- [TESTO FORNITO]:
══════════

Le prime composizioni di Tzvi Avni includono elementi folcloristici come i ritmi asimmetrici, mentre includono anche le forme classiche della sonata e del rondò, dove si nota l’influenza di Bartok. Avni si è poi spostato verso la musica elettronica.
Oltre alla musica, Ami Maayani studia architettura e pianificazione urbana, nonché filosofia. Fonda e dirige l’Orchestra Nazionale dei Giovani in Israele. Mentre le sue composizioni si ispirano ad elementi del Medio Oriente (melisma, cantillazione biblica, preghiere tradizionali, aspetti della musica araba tonale), Maayani si sforza di combinarli con la musica sinfonica di origine francese e impressionista.
La terza generazione
La maggior parte dei compositori sono sabra ed il loro approccio musicale è sia individualista che internazionale. Come i loro predecessori, studiano all’estero, ma questa volta è per guadagnare un dottorato in musicologia.
Di conseguenza, sono esposti alla musica contemporanea al di fuori di Israele per un periodo di tempo più lungo. Tuttavia, anche se questa generazione è caratterizzata da prospettive cosmopolite, la distanza dalle pressioni nazionaliste li porta proprio a reintegrare i linguaggi musicali legati alle loro origini. I ritmi sincopati ed orientali della hora [4]Hora: danza circolare rumena adottata dai movimenti giovanili ebraici dell’Europa centrale., un marchio di fabbrica degli anni 30, erano stati abbandonati da tre decenni dai compositori che volevano “tagliare il cordone ombelicale”. All’inizio degli anni ’70 sono stati riproposti come un “sapore associato alle radici ebraiche universali”.

══════════

- [DATI FORNITI]:
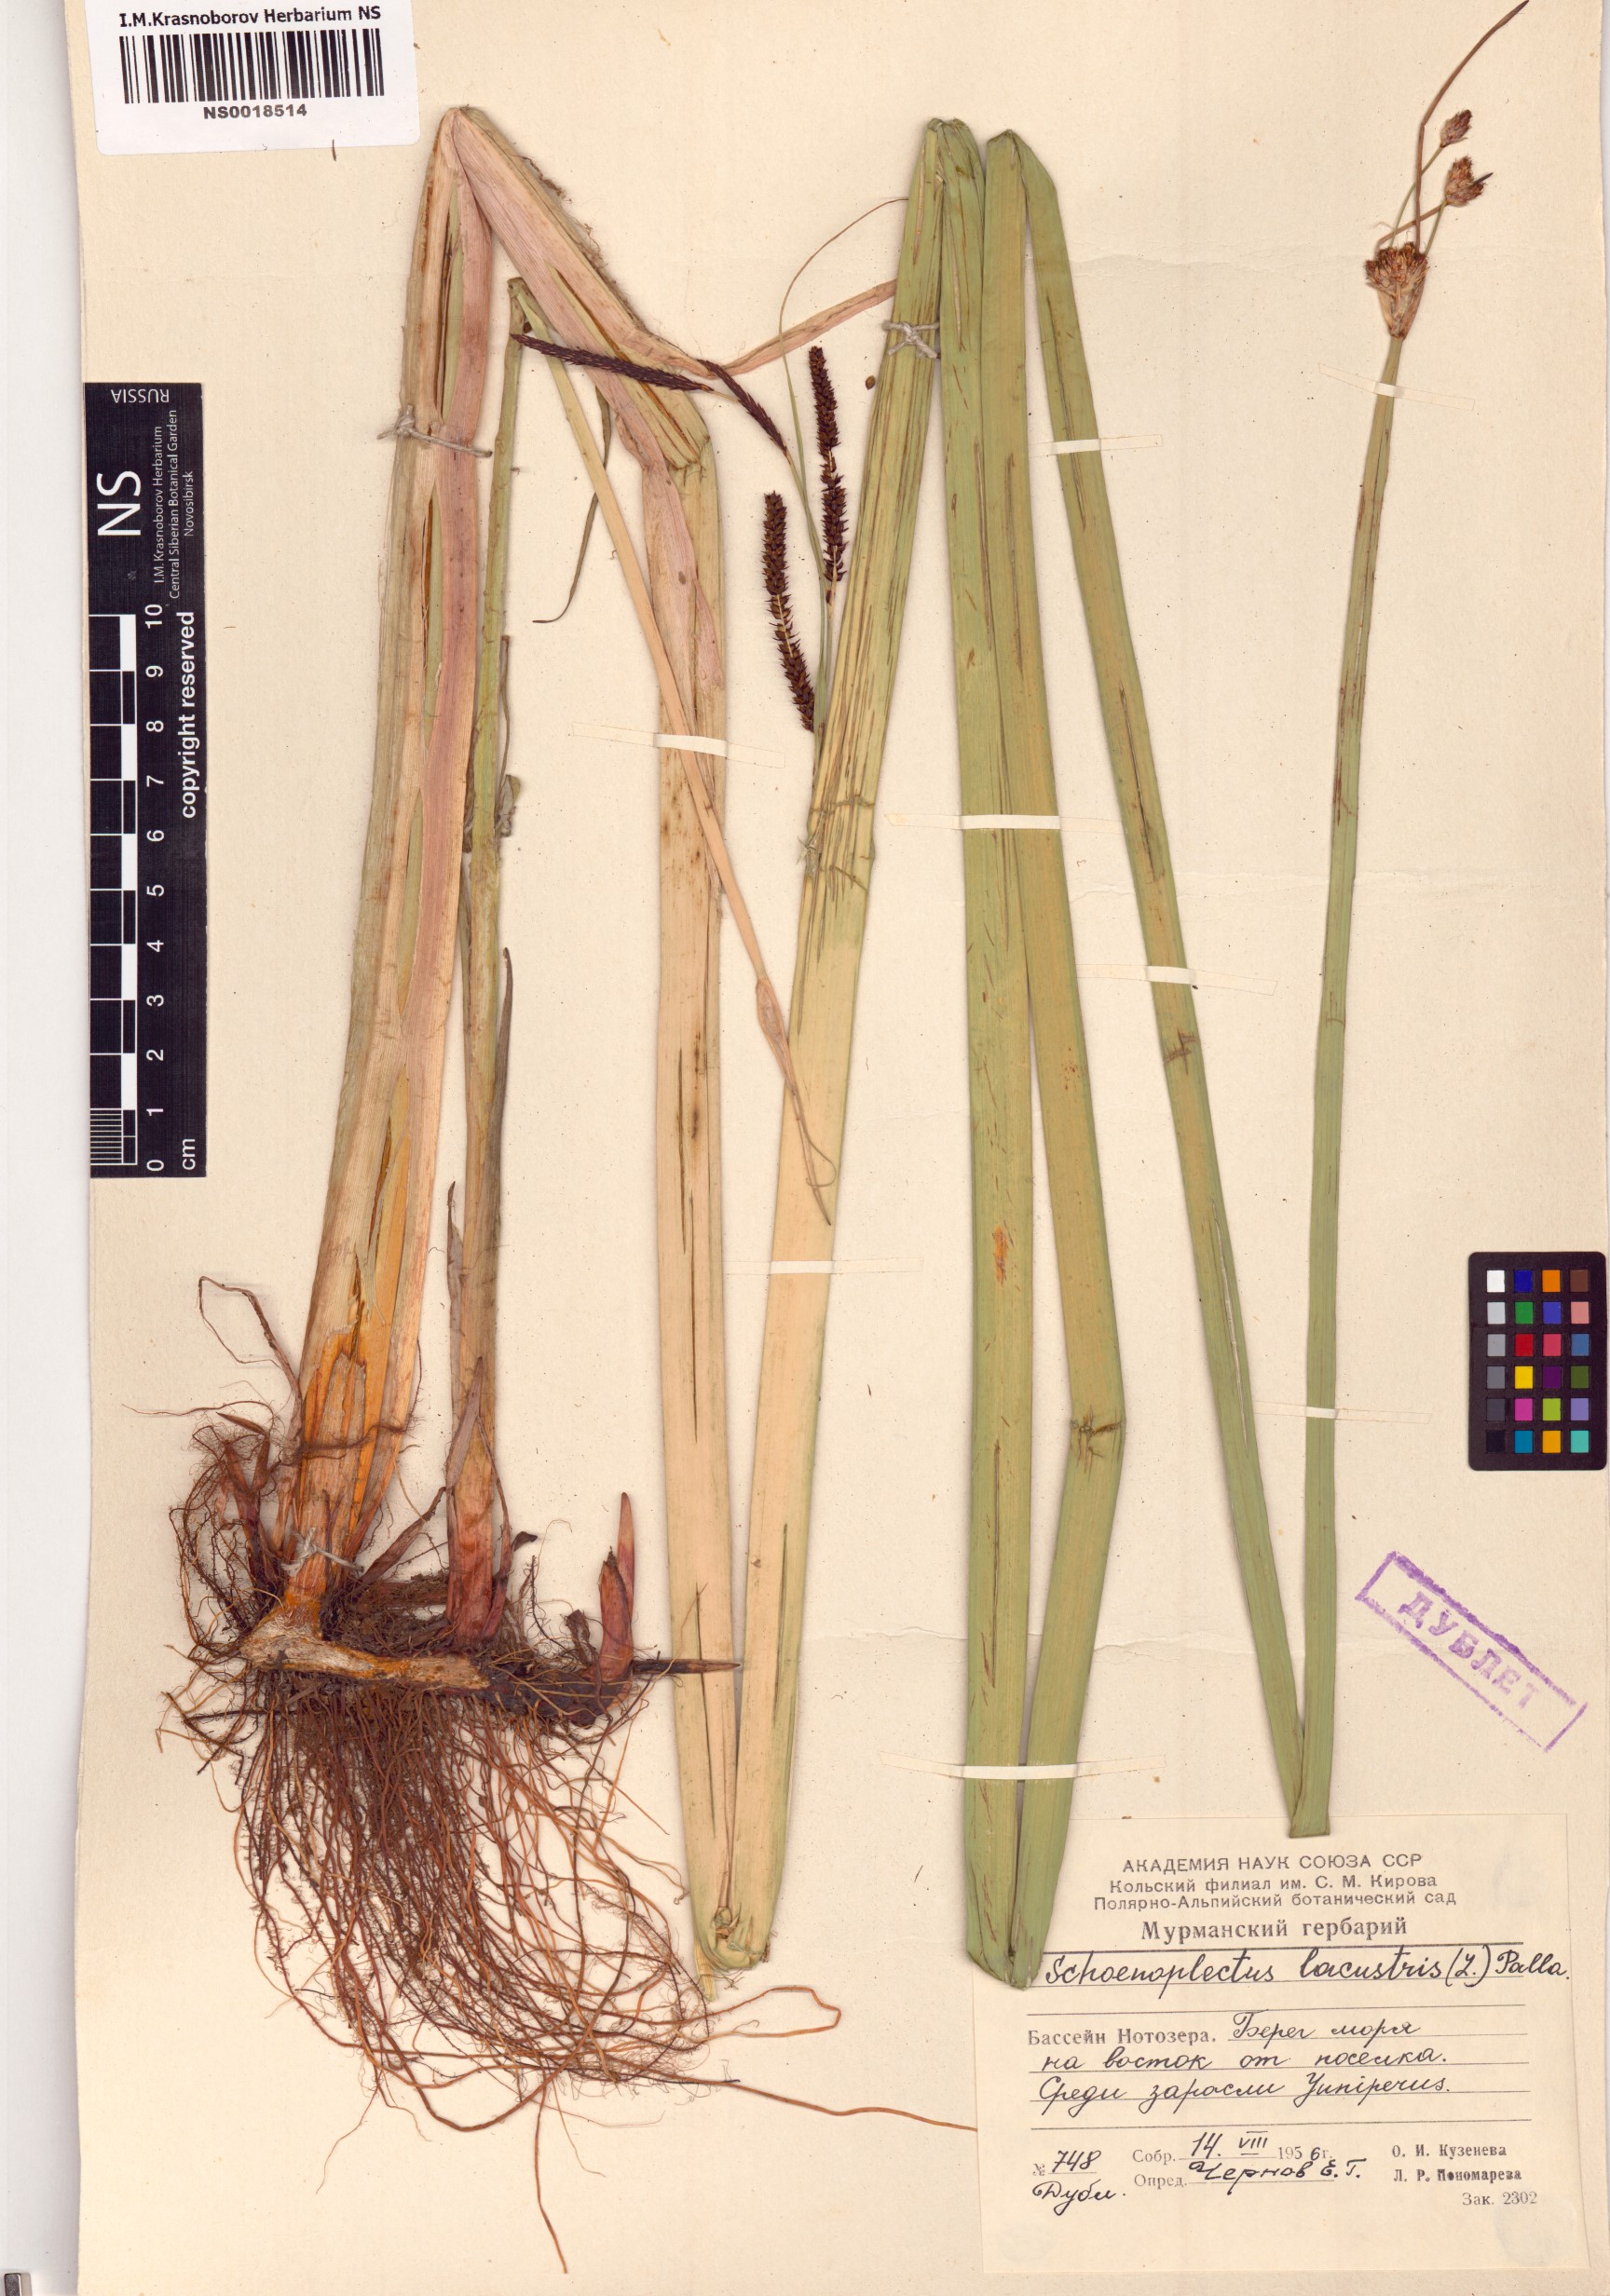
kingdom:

══════════

- [OBIETTIVO 1]: Secondo il testo sui compositori israeliani, con quale scopo i compositori della terza generazione studiano all'estero?
- [OBIETTIVO 2]: Continua il testo sui compositori israeliani dopo la sua ultima frase.

- [RISPOSTA ALL'ESERCIZIO 1]: Per conseguire un dottorato in musicologia.

- [RISPOSTA ALL'ESERCIZIO 2]:
Ami Maayani dice che “ciò che dà oggi alla musica israeliana il suo sapore speciale è questa sintesi unica di Oriente e Occidente, questo sforzo per raggiungere ciò che sembra quasi impossibile.” Yinam Lif, compositore nato a Gerusalemme nel 1953, afferma di appartenere a due tradizioni, una antica ed una recente (la musica classica occidentale e la musica israeliana degli ultimi decenni), che lo spingono in due direzioni opposte. La sua musica riflette un tentativo costantemente rinnovato di conciliare queste due forze.
L’influenza “orientale-mediterranea” rimane sempre molto viva. Infatti, non contenti di continuare ad esplorare la musica orientale, i compositori della terza generazione stanno incorporano strumenti orientali nelle loro opere. Gli innumerevoli dialetti musicali di oggi corrispondono ad una proliferazione esponenziale di tradizioni, tecniche, tecnologie ed estetiche tanto varie quanto le molteplici lingue e dialetti parlati in Israele.
Tra questa generazione troviamo: Aharon Harlap, Arik Shapira, Daniel Galay, Tsippi Fleischer, Gabriel Irany, Stephen Orenstein, Noa Guy, Hayim Permont, Yinam Lif, Betty Olivero, Ari Ben-Shabtai, Oded Zehavi.
La canzone israeliana
Le origini
Prima di diventare israeliana, la canzone era ebraica e la sua origine coincide con la rinascita della cultura ebraica in Europa e gli inizi del sionismo nella seconda metà del XIX secolo. Ha addirittura preceduto la prima aliya [5]Aliya: emigrazione ebraica in Palestina. Ha seguito una serie di ondate successive, la prima delle quali nel 1882.. Molte canzoni furono scritte in ebraico da poeti che vivevano in Russia e che non avevano mai visitato la terra d’Israele, ma esprimevano il loro amore e il loro desiderio di Sion.
Le melodie erano prese in prestito dalle canzoni popolari slave e dal folklore yiddish. Negli anni 1910, dopo la seconda aliya dalla Russia nel 1905, le istituzioni educative ebraiche nelle città e nei villaggi impongono nel programma scolastico l’apprendimento di canzoni, per lo più composte dagli insegnanti stessi.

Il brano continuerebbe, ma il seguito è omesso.